Even with those advancements, plasma cutting technology manufacturers continue to put money into research and development. Laser cutting systems are becoming more powerful and cost-effective, so more shops are using them to cut thicker materials more regularly. Waterjets remain a suitable way to cut very thick materials, and steps have been taken to improve productivity on the machines. That leaves plasma cutting technology companies trying to defend their turf as the cutting method of choice for heavy-duty fab shops and service centers.
These companies have used the time wisely. Thinking of a plasma cutting table as a tool to process only 0.25- to 2-in. mild steel does not reflect the current reality of the technology, especially as it relates to cutting thick nonferrous materials. Fabricators and service centers would be wise to ask themselves what plasma cutting systems of today can do—and maybe what they might be capable of tomorrow. Here are some questions that can help plate processors understand what plasma cutting technology has to offer.
Does a plate processor have to invest in a powerful plasma power source just to cut thick specialty material, such as nonferrous metal between 2 and 6 in.?

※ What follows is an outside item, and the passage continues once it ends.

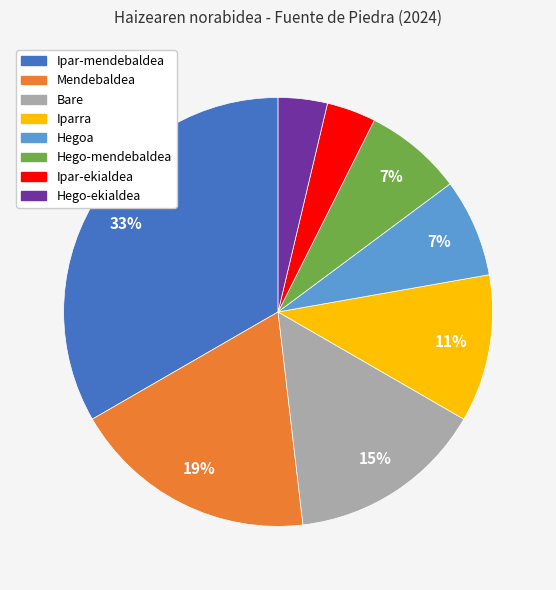

To the nearest percent, what is the average slice percentage?

12%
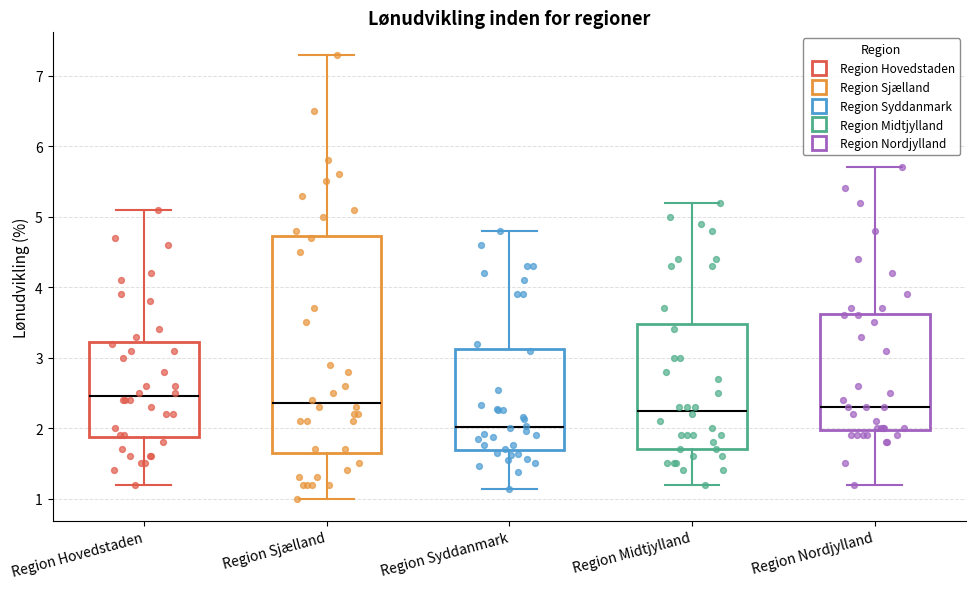

Where does the lower whisker of the box for Region Syddanmark end on the y-axis? The values are not printed on the chart, so give them approximately, as read against the axis.

1.1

Fab shops and service centers are used to processing thick materials, and usually the tools of the trade are familiar. Two-hundred, 300-, and 400-amp plasma systems are used to cut ferrous and nonferrous material up to 2 in. Oxyfuel systems make the most sense for ferrous material thicker than 2 in. because the rapid oxidation process, in which the steel surface is heated up to approximately 1,800 degrees F and then hit with an oxygen stream to blow away the slag, produces a square cut, leaves a smooth cut surface, and creates little to no slag on the bottom edge. (On its own, oxyfuel would have a difficult time cutting nonferrous metal. For example, in stainless steel, the resulting oxide created during the cutting process has a higher melting point than stainless steel, which means no material is being removed. Technically, oxyfuel could be used to cut nonferrous, but it involves injecting an iron-rich powder into the cutting zone. The iron powder combusts, increasing the reaction temperature, creating a fluidization of the oxidized layer and making it possible to remove material in the cut zone. This powder cutting is used on a very limited basis.) Waterjets are popular because they can cut very thick metals, up to 1 ft., but they are relatively slow compared to other cutting methods.